Mein schönstes Weihnachtserlebnis war die Entdeckung des Kirchleins im Grünen in Alt Placht, das jetzt zu Templin gehört.

Dieses Kirchlein, gebaut von hugenottischen Flüchtlingen, war bereits dem Untergang geweiht. In den 70er Jahren sollte der „Schandfleck“ abgerissen werden. Im Jahr 1989 drohte das von Gestrüpp überwucherte Gebäude einzustürzen. Statt dessen fiel die Mauer und Kenner aus West und Ost machten sich daran, die Kirche zu retten. Mit Erfolg. Heute ist das von 500-jährigen Linden umgebene Kirchlein ein wunderschöner, geradezu magischer Ort.

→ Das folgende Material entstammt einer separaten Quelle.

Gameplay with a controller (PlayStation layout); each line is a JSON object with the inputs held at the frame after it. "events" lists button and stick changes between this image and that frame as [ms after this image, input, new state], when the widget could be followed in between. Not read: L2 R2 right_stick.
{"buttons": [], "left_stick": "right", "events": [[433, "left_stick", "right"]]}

Perfekt für die innere Einkehr, besonders zur Weihnachtszeit.

Wir hatten das große Glück, dass der Gottesdienst am 1. Weihnachtsfeiertag vom Templiner Pastor Schein gehalten wurde, der traditionell damit eine Bildbetrachtung verbindet. In diesem Jahr hatte er „Die Anbetung der Könige“ von Hieronymus Bosch ausgewählt.

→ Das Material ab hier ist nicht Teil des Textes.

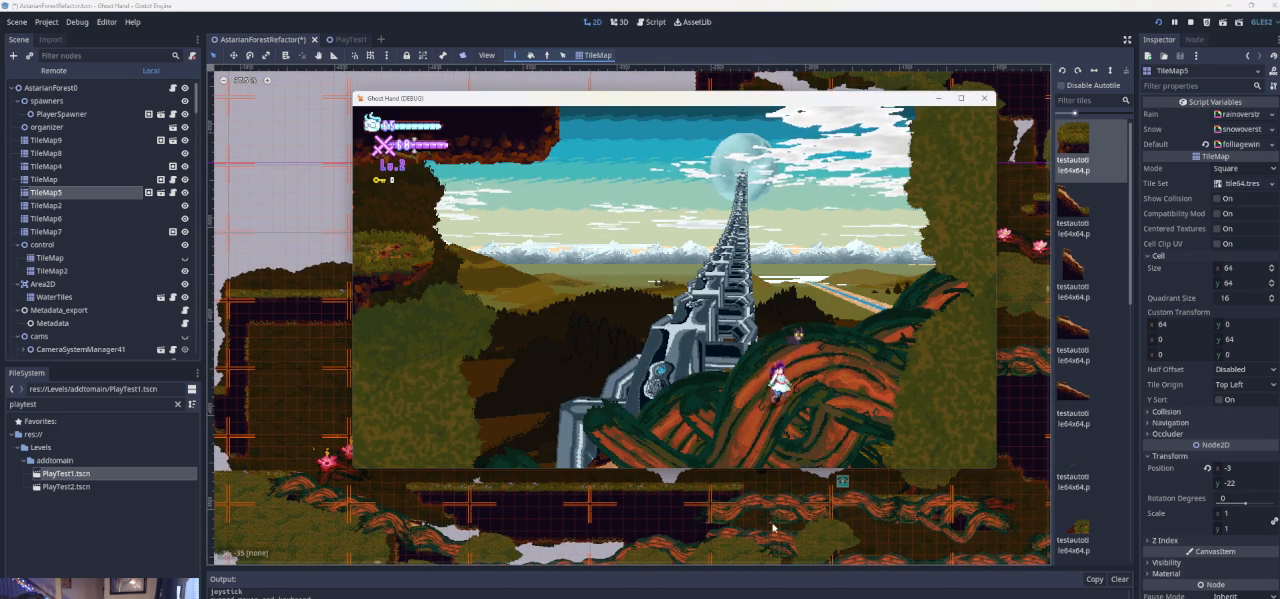
{"buttons": [], "left_stick": "center", "events": [[233, "left_stick", "center"]]}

In einer Hütte, die so baufällig ist, wie das Kirchlein in den 70er Jahren war, sitzt Maria mit dem nackten Jesuskind auf dem Schoß. Der Menschensohn ist schutzlos und verletzlich, während Zerfall und Kriegsgeschrei im Hintergrund die Szene beherrschen. Dort greift ein türkisches Heer, der IS des Mittelalters, wie Pfarrer Schein es nennt, an.

 

Aus dem Inneren der Hütte heraus beobachten dubiose Gestalten die Anbetung der Könige. Die Hirten liegen auf dem Strohdach, das sie mit ihrem Gewicht fast zum Einsturz bringen und schauen unbeteiligt in die Ferne. Es ist eine unheimliche, ja feindliche Welt, in die das Kind geboren wurde. Die einzige Hoffnung ist die Frohe Botschaft. Die Kraft dieser Botschaft hat durch mehr als zwei Jahrtausende getragen, durch alle Irrungen und Wirrungen hinweg. Marias Mann Joseph greift nicht zur Waffe, sondern beschäftigt sich, ganz emanzipierter Mann, mit Jesu Windeln, die er über einem Feuer trocknet. Von Maria, dem Kind und den Königen geht ein Friede aus, der stärker ist, als die feindliche Welt. Wie hat Hieronymus Bosch das geschafft?

 

Meine Neugier war geweckt. Zurück in Berlin habe ich sofort die Ausstellung „Hieronymus Bosch: Visions Alive“ besucht, die noch bis Ende Januar in der Alten Münze am Molkenmarkt zu sehen ist.

Es geht sehr spektakulär los: Im ersten Raum werden Bilder und viele Details daraus in HD-Projektionen gezeigt. Der Besucher kann sich setzen und Boschs Phantasiewelt auf sich wirken lassen.

Im Mittelpunkt steht das Triptychon „Garten der Lüste“, dessen reiche Bildsprache für die Zeitgenossen des Malers zu lesen gewesen sein muss, die wir aber kaum verstehen. Das geschlossene Werk zeigt die Erde am dritten Tag der Schöpfung, in einer Kugel ruhend. Gott hat Erde und Wasser voneinander getrennt und die Pflanzen geschaffen.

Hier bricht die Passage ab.